In May, 1854, Carleton saw the Potomac
and the Capitol at Washington for the first time.
The enlargement of the house of the National Legislature
had not yet begun. He studied the paintings in
the rotunda, which were to him a revelation of artistic
power. He spent a long time before Prof.
Robert W. Weir’s picture of the departure of
the Pilgrims for Delfshaven.
Here are some of his impressions of
the overgrown village and of the characters he met:
“Washington was a straggling
city, thoroughly Southern. There was not a decent
hotel. The National was regarded as the best.
Nearly all the public men were in boarding-houses.
I stopped at the Kirkwood, then regarded as very good.
The furniture was old; there was scarcely a whole
chair in the parlor or dining-room.

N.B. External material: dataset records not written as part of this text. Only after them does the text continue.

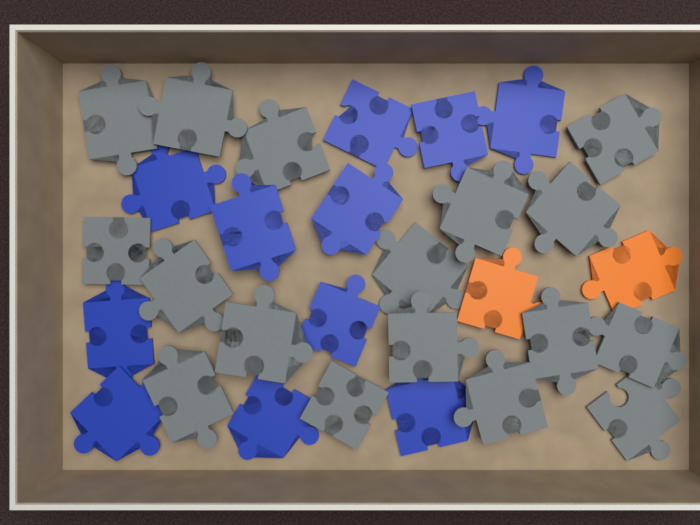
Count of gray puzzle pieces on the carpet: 17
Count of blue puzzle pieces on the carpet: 11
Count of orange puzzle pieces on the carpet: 2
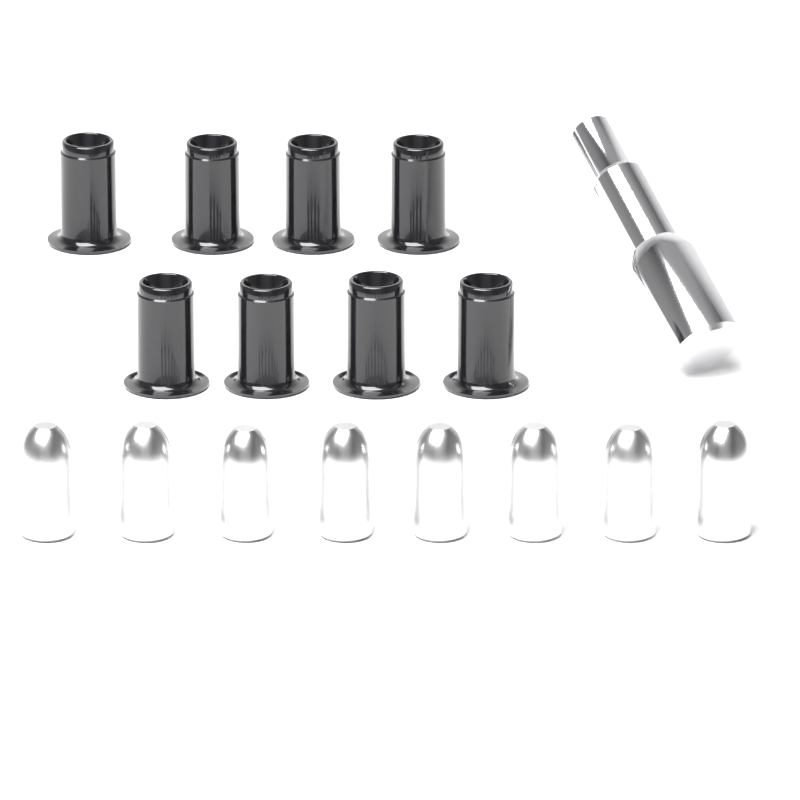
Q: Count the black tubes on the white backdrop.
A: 8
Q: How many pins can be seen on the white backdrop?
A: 8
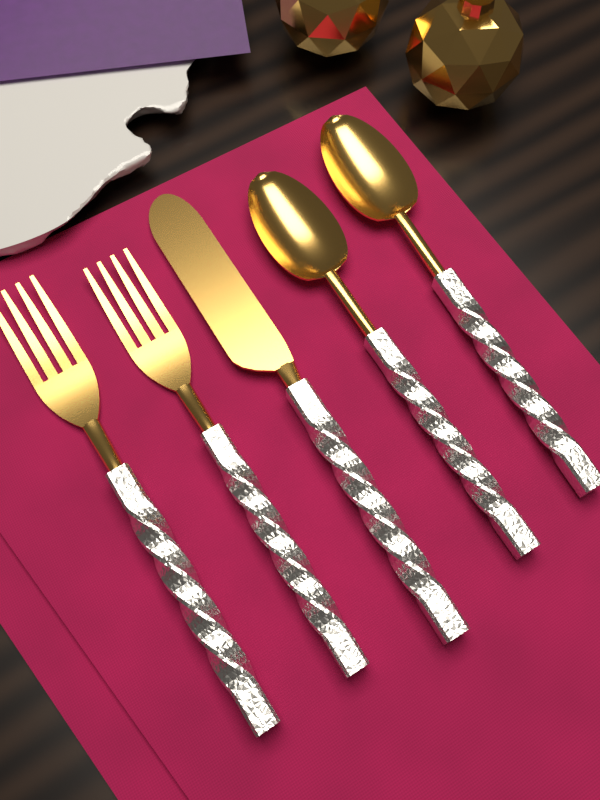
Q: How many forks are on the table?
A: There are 2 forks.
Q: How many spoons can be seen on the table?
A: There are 2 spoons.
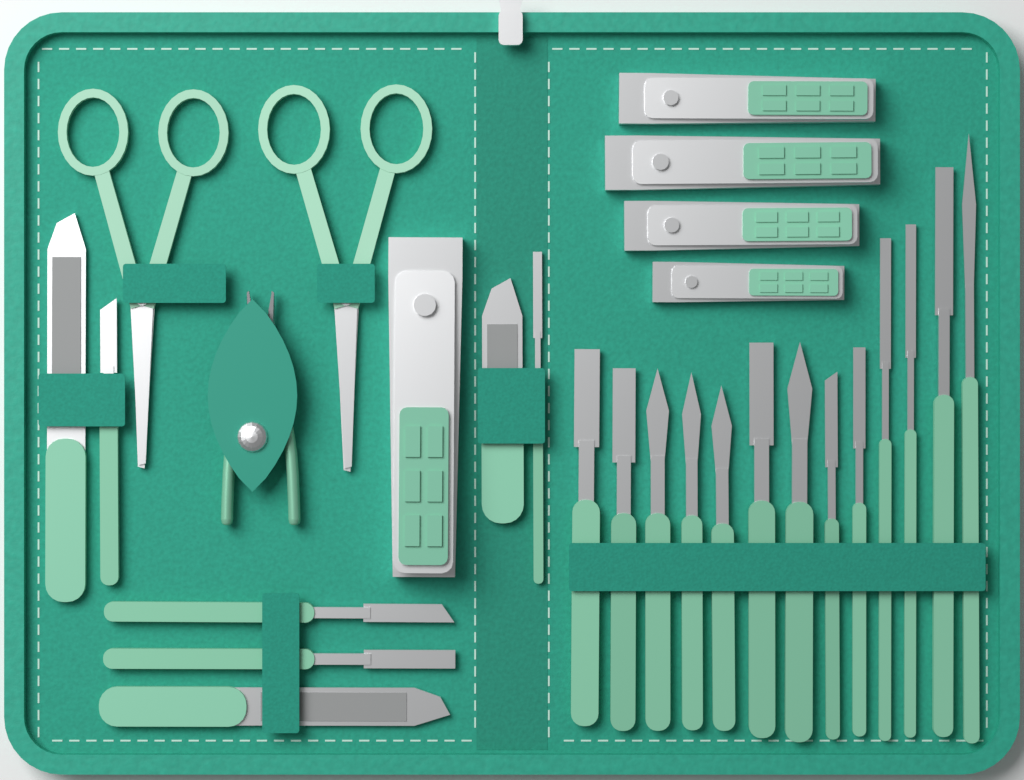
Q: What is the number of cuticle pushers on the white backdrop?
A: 17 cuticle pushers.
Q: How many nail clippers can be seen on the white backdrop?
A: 5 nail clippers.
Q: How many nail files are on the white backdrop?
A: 3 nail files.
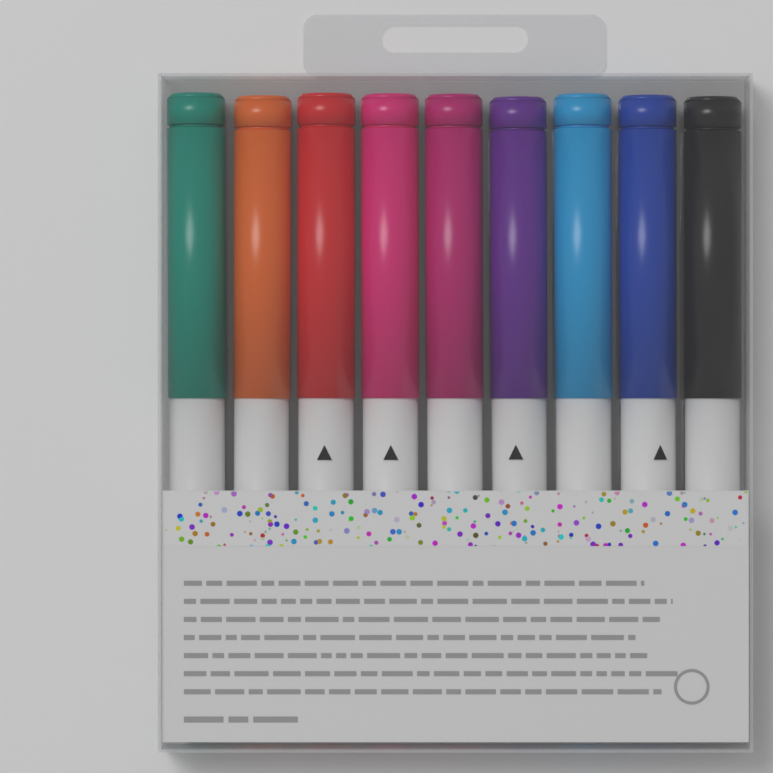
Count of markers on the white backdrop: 9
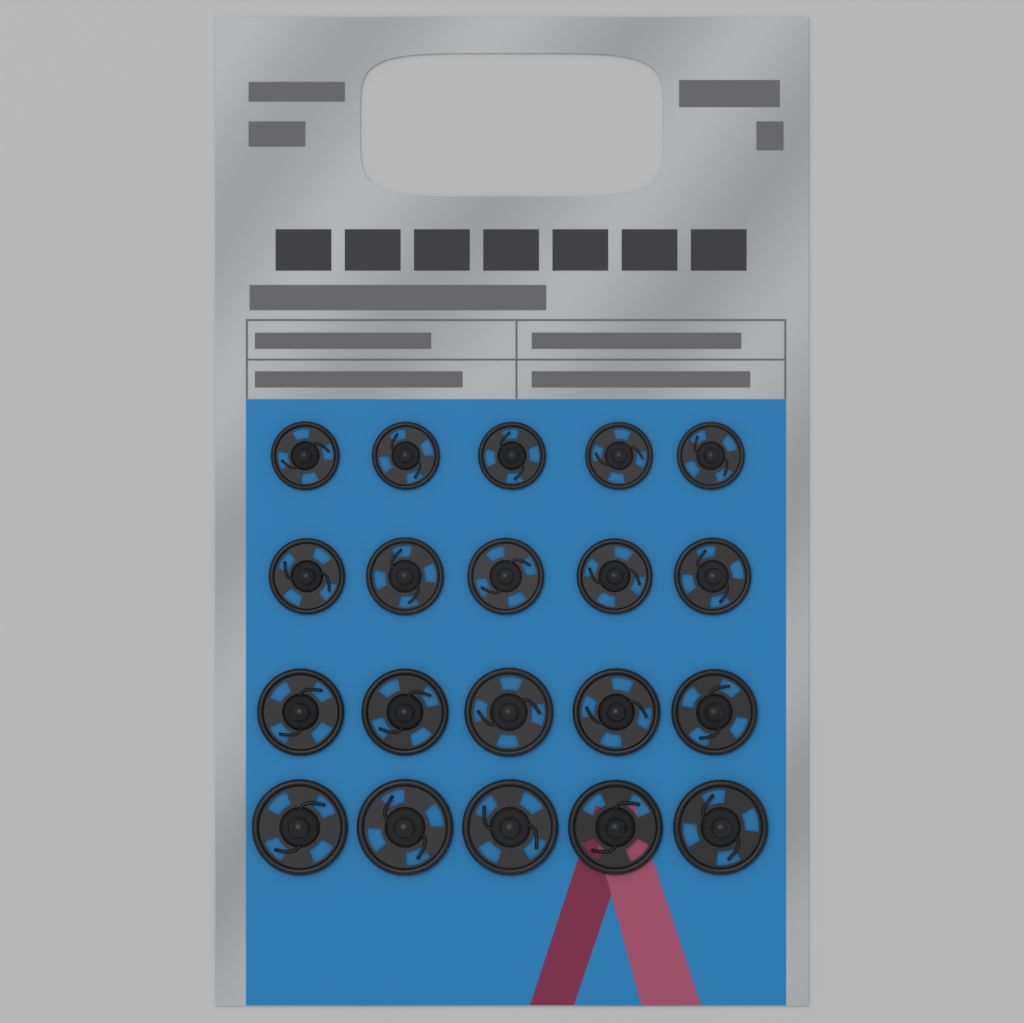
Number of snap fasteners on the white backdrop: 20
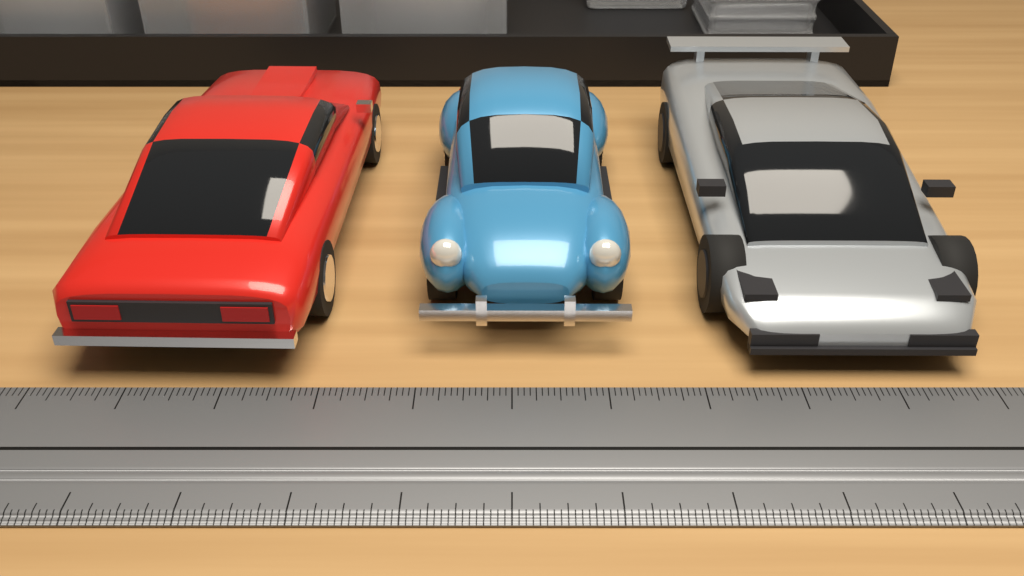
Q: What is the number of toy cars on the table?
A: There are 3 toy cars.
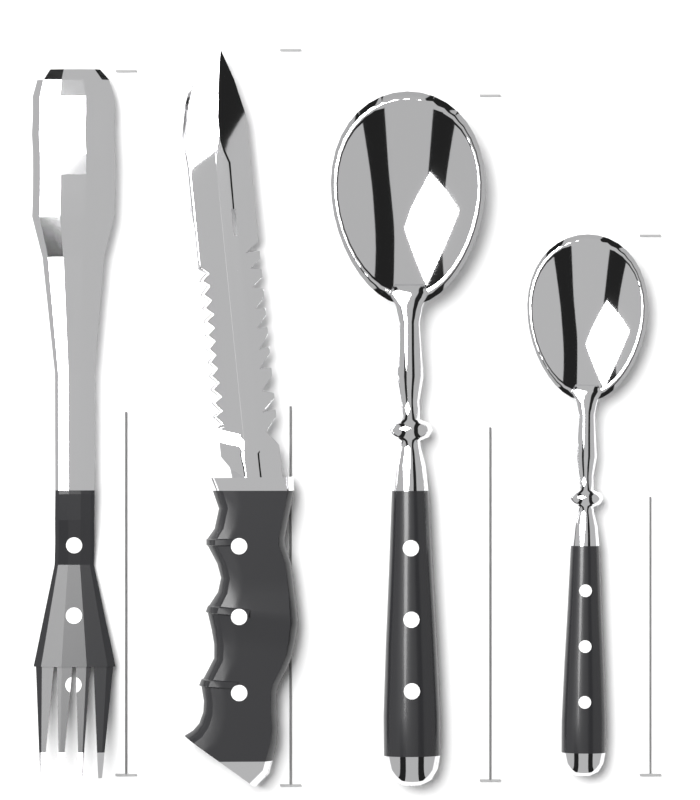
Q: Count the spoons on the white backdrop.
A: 2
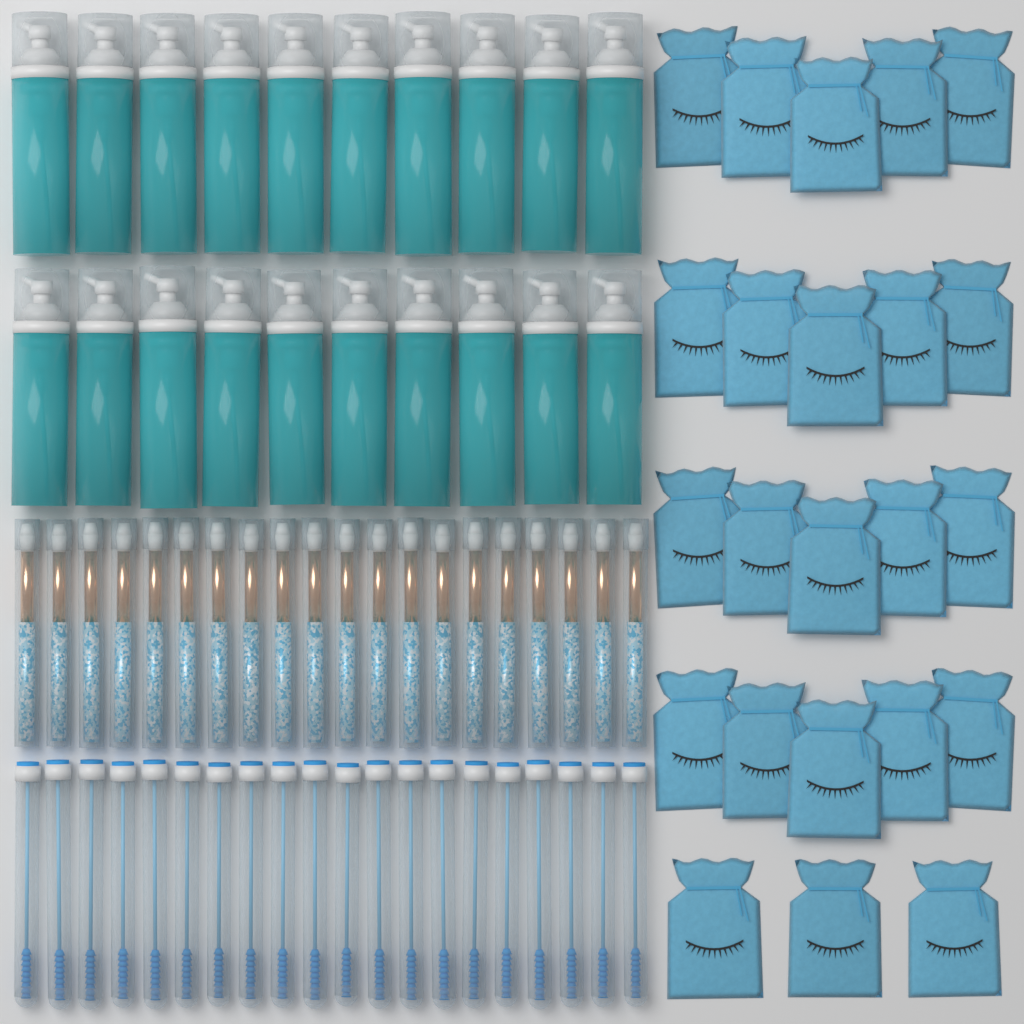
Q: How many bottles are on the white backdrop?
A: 20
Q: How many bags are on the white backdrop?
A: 23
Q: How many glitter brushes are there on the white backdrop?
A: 20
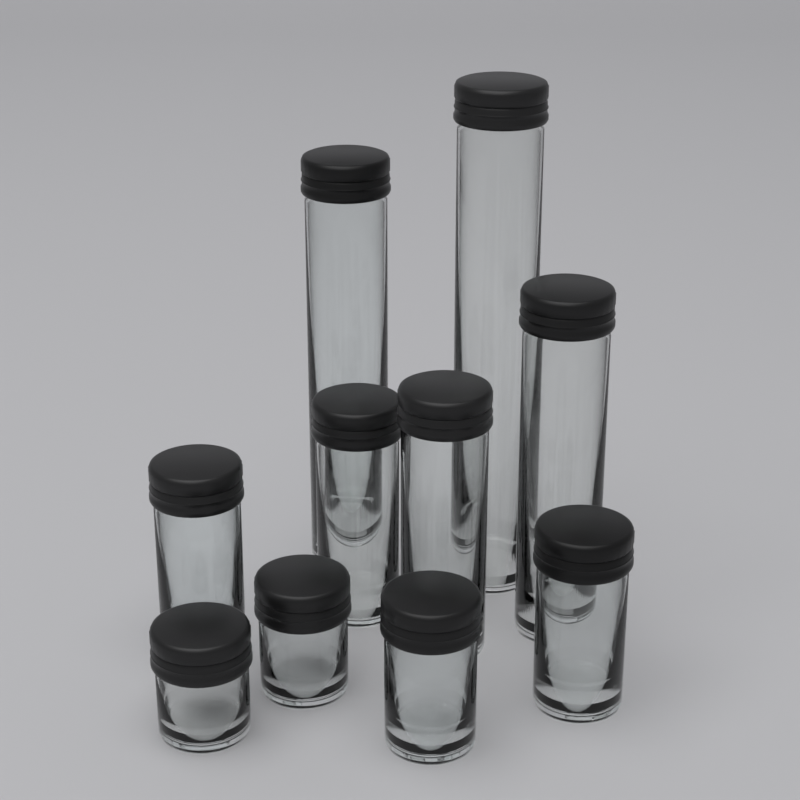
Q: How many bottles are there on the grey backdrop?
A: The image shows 10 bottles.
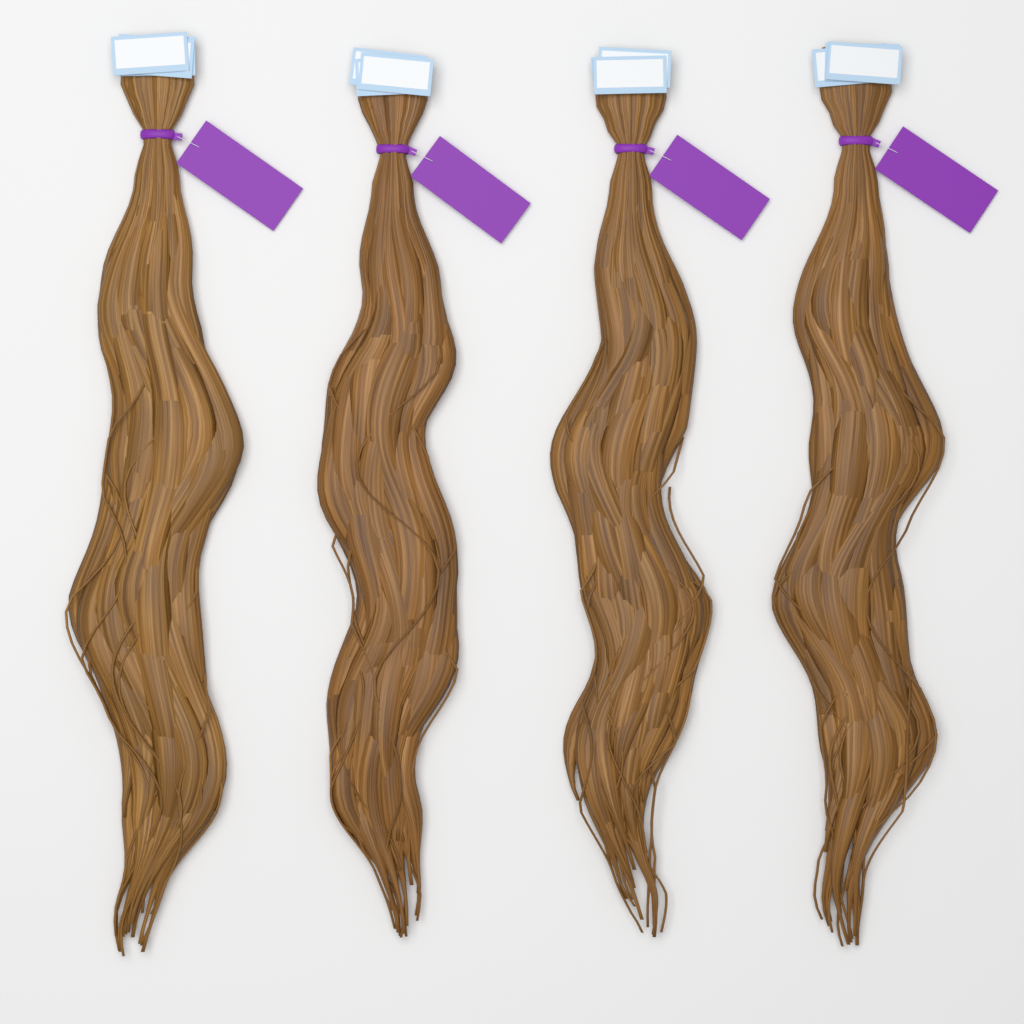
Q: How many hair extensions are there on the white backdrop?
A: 4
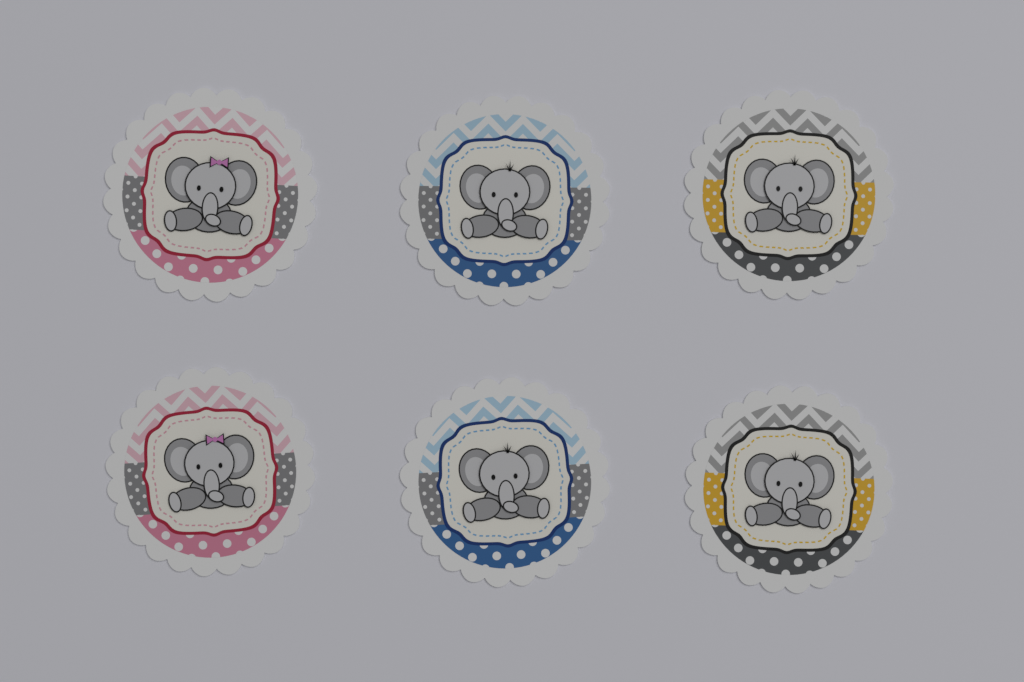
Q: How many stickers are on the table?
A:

It was the
period of the Kansas struggle. The passions of
men were at a white heat. The typical Southern
man wore a broad-brimmed felt hat. Many had long
hair and loose flowing neckties. There was insolence
and swagger in their deportment towards Northern men.
“I spent much time in the gallery of the Senate. Thomas
Benton, of Missouri, was perhaps the most notable man in the Senate. Slidell, of
Louisiana, whom I had seen in New Hampshire the winter before, speaking for the
Democracy, and Toombs, of Georgia, were strongly marked characters. Toombs made
a speech doubling up his fists as if about to knock some one down.”
From Washington, Carleton went to
Harrisburg, noticing, as he passed over the railway,
the difference between free and slave territory.
“A half dozen miles from the boundary between
Maryland and Pennsylvania was sufficient to change
the characteristics of the country.” The
Pennsylvania railway had just been opened, and Altoona
was just starting. Carleton visited the iron
and other industries at Pittsburg, and described his
journey and impressions in a series of letters to
the Boston Journal. Having inherited from
his father eighty acres of land in Central Illinois,
near the town of Lincoln, he went out to visit it.
At Chicago, a bustling place of 25,000 inhabitants,
he found the mud knee-deep. Great crowds of emigrants
were arriving and departing. Going south to La
Salle he took steamer on the Illinois River to Peoria,
reaching there Saturday night. Not willing to
travel on Sunday, he went ashore. After attending
service at church, he asked the privilege of playing
on the organ. A few minutes later, he found a
large audience listening with apparent pleasure.